--- DATA SECTION Enclosed Below ---

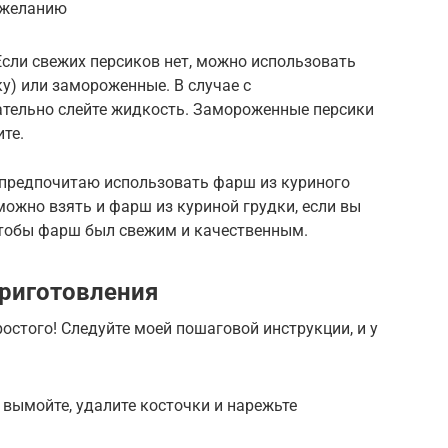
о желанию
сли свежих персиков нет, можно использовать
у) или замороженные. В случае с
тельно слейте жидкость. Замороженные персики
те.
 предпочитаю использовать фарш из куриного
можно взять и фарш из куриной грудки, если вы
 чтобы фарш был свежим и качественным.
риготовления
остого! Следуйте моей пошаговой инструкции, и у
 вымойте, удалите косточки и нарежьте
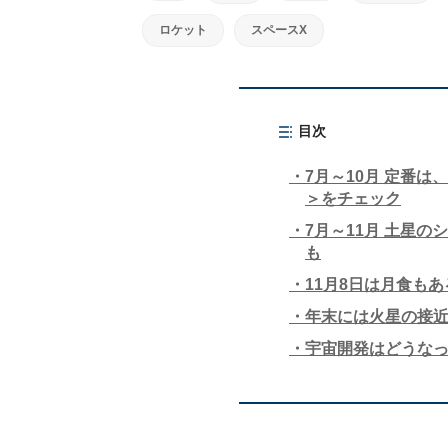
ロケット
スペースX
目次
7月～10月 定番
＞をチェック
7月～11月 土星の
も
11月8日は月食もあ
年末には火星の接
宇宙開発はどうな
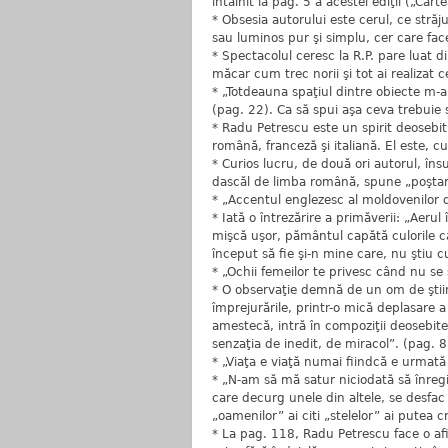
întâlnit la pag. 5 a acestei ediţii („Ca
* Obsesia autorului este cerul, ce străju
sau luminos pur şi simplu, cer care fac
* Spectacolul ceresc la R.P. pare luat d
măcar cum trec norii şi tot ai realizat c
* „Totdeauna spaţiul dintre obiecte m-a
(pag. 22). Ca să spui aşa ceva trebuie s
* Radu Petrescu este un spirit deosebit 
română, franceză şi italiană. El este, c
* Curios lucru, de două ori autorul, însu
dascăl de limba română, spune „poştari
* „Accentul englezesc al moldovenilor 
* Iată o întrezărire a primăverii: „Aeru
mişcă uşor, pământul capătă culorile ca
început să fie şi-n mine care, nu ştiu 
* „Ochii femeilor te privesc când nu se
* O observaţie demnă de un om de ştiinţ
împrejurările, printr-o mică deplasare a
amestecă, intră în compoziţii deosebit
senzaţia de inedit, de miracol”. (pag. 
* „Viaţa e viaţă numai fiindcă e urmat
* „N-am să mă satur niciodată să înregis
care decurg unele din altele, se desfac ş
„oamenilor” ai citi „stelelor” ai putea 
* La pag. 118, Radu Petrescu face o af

--- End of Enclosed DATA SECTION ---
--- DATA SECTION Enclosed Below ---

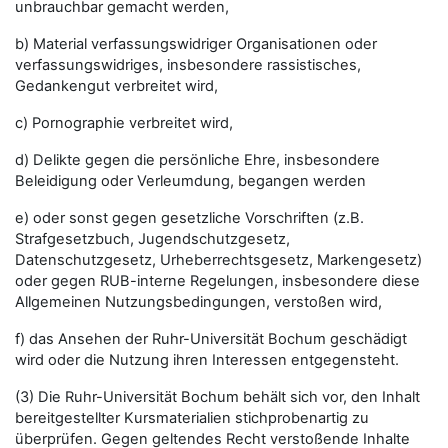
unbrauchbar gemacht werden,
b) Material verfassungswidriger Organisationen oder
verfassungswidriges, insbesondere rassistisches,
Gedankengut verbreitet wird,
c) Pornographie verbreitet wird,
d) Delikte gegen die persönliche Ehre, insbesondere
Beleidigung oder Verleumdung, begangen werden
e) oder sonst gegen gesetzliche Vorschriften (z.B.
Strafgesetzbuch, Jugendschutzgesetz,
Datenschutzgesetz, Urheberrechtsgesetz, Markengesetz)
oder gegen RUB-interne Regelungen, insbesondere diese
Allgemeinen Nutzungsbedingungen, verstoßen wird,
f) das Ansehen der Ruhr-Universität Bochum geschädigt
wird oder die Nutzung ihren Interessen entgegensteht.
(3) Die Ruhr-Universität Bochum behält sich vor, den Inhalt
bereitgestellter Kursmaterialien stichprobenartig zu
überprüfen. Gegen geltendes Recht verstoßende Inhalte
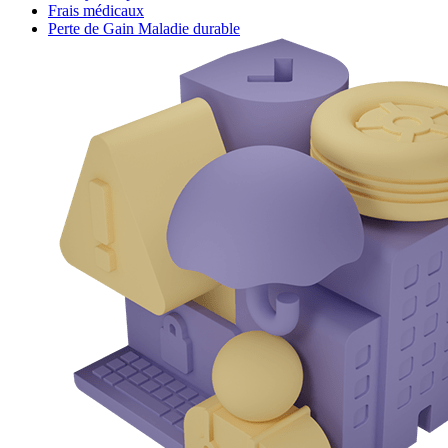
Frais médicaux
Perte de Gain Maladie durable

--- End of Enclosed DATA SECTION ---

◆ **REQUIRED WORK**
Rewrite as a numbered list the lines from the one containing "întâlnit la pag. 5 a acestei ediţii („Ca" through the one containing "împrejurările, printr-o mică deplasare a", and leave out any blank lines.

◆ **WRITTEN SOLUTION**
1. întâlnit la pag. 5 a acestei ediţii („Ca
2. * Obsesia autorului este cerul, ce străju
3. sau luminos pur şi simplu, cer care fac
4. * Spectacolul ceresc la R.P. pare luat d
5. măcar cum trec norii şi tot ai realizat c
6. * „Totdeauna spaţiul dintre obiecte m-a
7. (pag. 22). Ca să spui aşa ceva trebuie s
8. * Radu Petrescu este un spirit deosebit 
9. română, franceză şi italiană. El este, c
10. * Curios lucru, de două ori autorul, însu
11. dascăl de limba română, spune „poştari
12. * „Accentul englezesc al moldovenilor 
13. * Iată o întrezărire a primăverii: „Aeru
14. mişcă uşor, pământul capătă culorile ca
15. început să fie şi-n mine care, nu ştiu 
16. * „Ochii femeilor te privesc când nu se
17. * O observaţie demnă de un om de ştiinţ
18. împrejurările, printr-o mică deplasare a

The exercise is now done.